A Mogadishu Morning: Guns and Grenades
March 31, 2010 Leave a comment
I woke up to the sounds of heavy gunfire this morning, and so did the residents of Mogadishu. Though at times peaceful, unexpected battles take place at Mogadishu’s front lines. This morning the forces of Harakat Al-Shabaab Al Mujahideen launched a surprise attack on the defences of the government troops. After a heavy exchange of gunfire in a battle that lasted an hour or so, the local radio stations reported that Al-Shabaab have taken over Shibis district headquaters – one of the main strongholds of the TFG.
By conceding defeat in this district also to the Shabaab, the government now retains only 3 districts under its control; namely, Xamar Weyne, Xamar Jajab, Wadajir – that is three districts out of the total of 18! They are also present in the district of Shangani but do not control the whole district.

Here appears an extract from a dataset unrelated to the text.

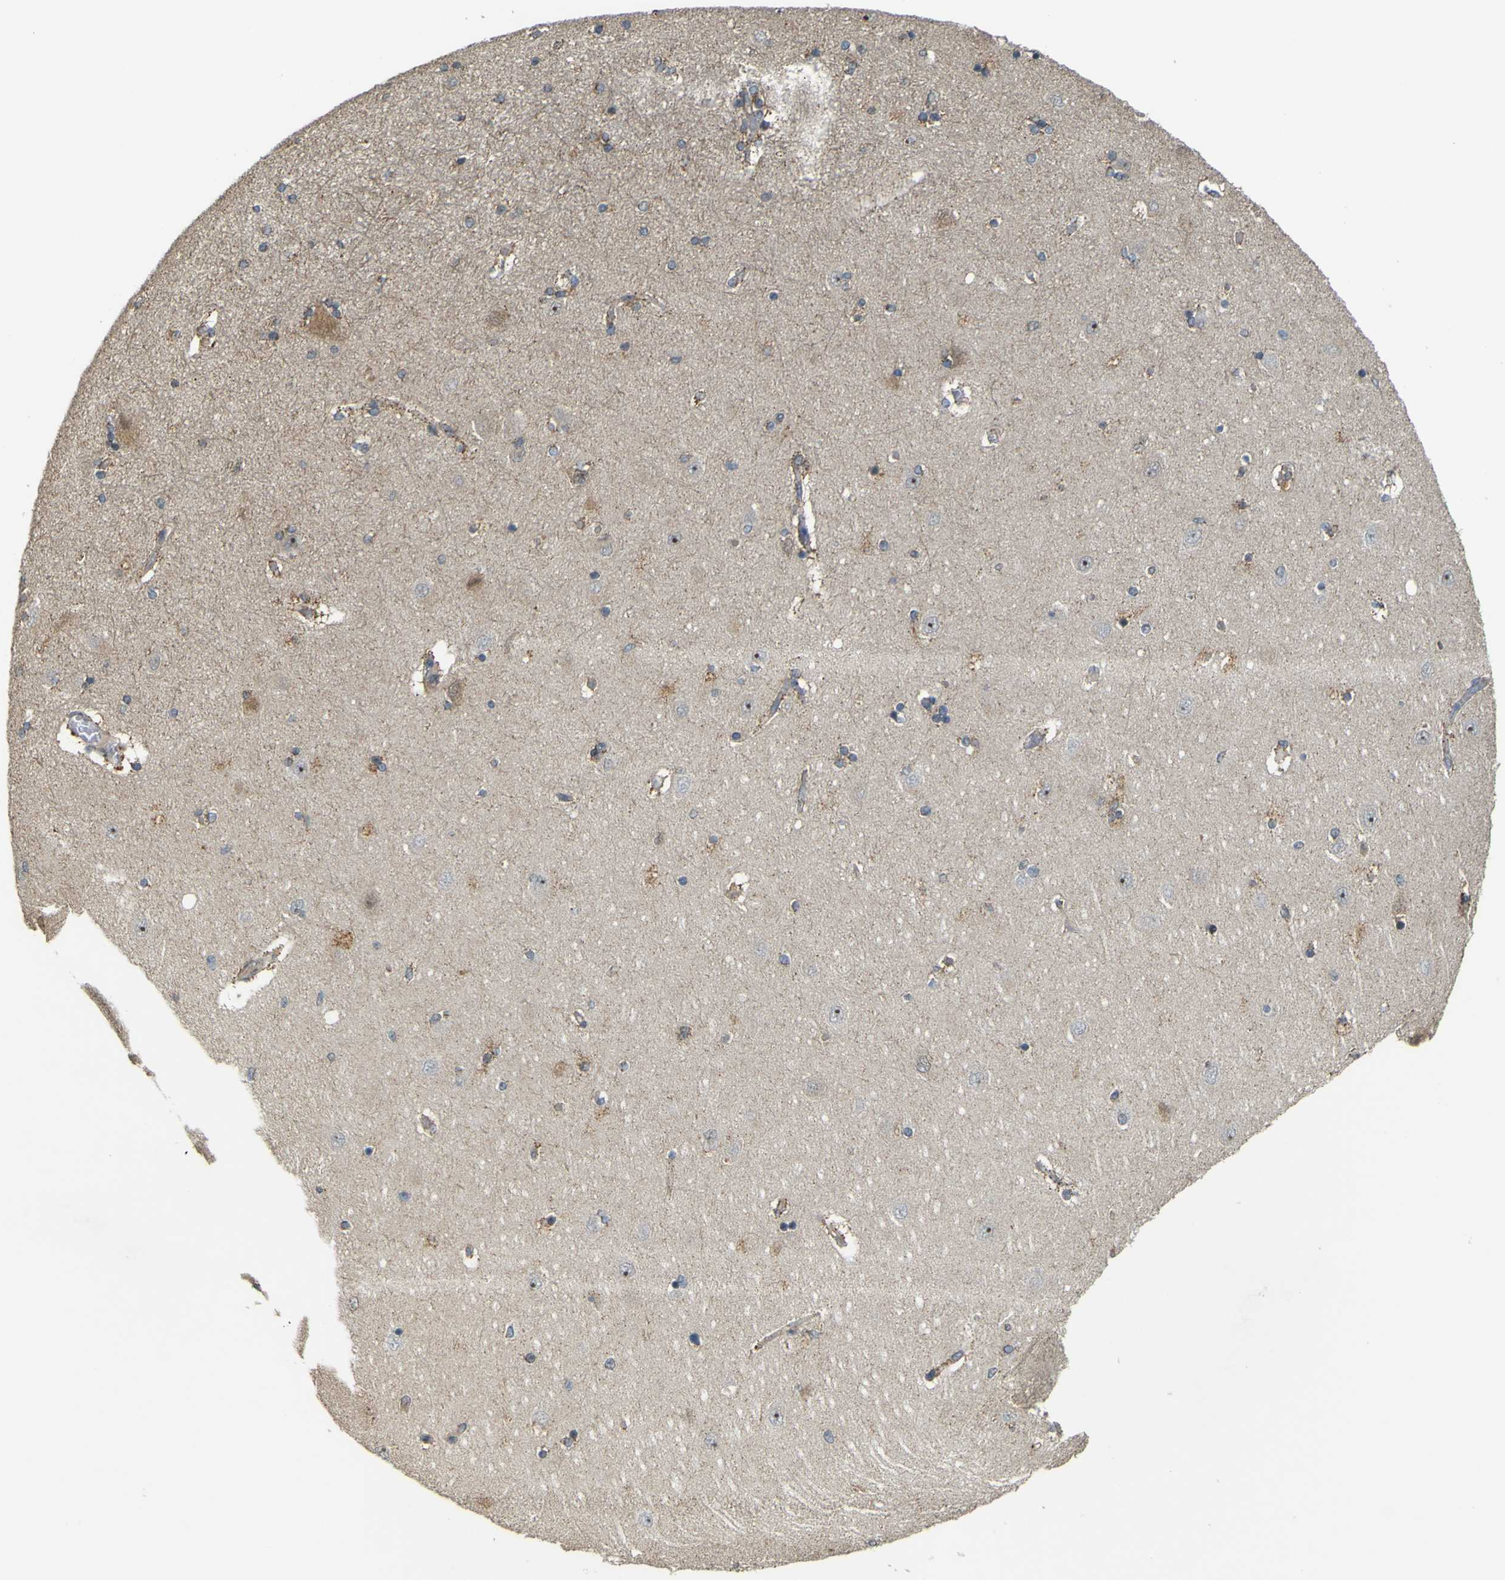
{"staining": {"intensity": "moderate", "quantity": ">75%", "location": "cytoplasmic/membranous"}, "tissue": "hippocampus", "cell_type": "Glial cells", "image_type": "normal", "snomed": [{"axis": "morphology", "description": "Normal tissue, NOS"}, {"axis": "topography", "description": "Hippocampus"}], "caption": "Immunohistochemical staining of normal hippocampus shows moderate cytoplasmic/membranous protein positivity in about >75% of glial cells.", "gene": "ACBD5", "patient": {"sex": "female", "age": 54}}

Since the government’s announcement of a major offensive, Al-Shabaab and Hizbul Islam, the two Islamist groups confronting the feeble TFG, have been gradually advancing towards the Presidential Palace – which is now merely a few hundred metres from where the battle took place this morning – and the government troops seem to be extremely unsuccessful in keeping their grounds, let alone regaining lost territory. Now they are all cornered into a few blocks and the sea is behind them. A few weeks ago they launched an offensive, accompanied by Ugandan tanks, but failed miserably in their attempt and retreated with a wounded pride and morale as Al-Shabaab took over Global Hotel, a very strategic location in Cabdicaziiz district.
It all seems like a joke with a bunch of clowns appointed as presidents and ministers who have never been able to deliver anything to the Somali population.
It does not seem unusual: hearing the rattle of gunfire every morning I mean. It has become part of life and people here seem to have adapted fairly well. Today people went about their businesses and everything was running smoothly. The people of Mogadishu have become experts at assessing imminent danger, so when you see them walking about as if nothing had happened even though you hear the guns blazing in the background, then assume that everything is alright.
Simply hearing the loud bangs of bullets and mortars is not considered danger here, but when one lands near you or a bullet flies past your ear, or spills the brain of your companion on the floor, then you have a cause for concern. Other than that it is all distant fireworks. The battle was a few kilometres away but the noises were frighteningly near. So when I heard the deafening noises of heavy guns being exchanged, I began to worry. A natural reaction in an unnatural place. I listened attentively and waited for the bang of the mortar to land or pierce through the walls of my room, but there were none.
A little later everything resumed to normal; normal as in expect fireworks to begin any moment!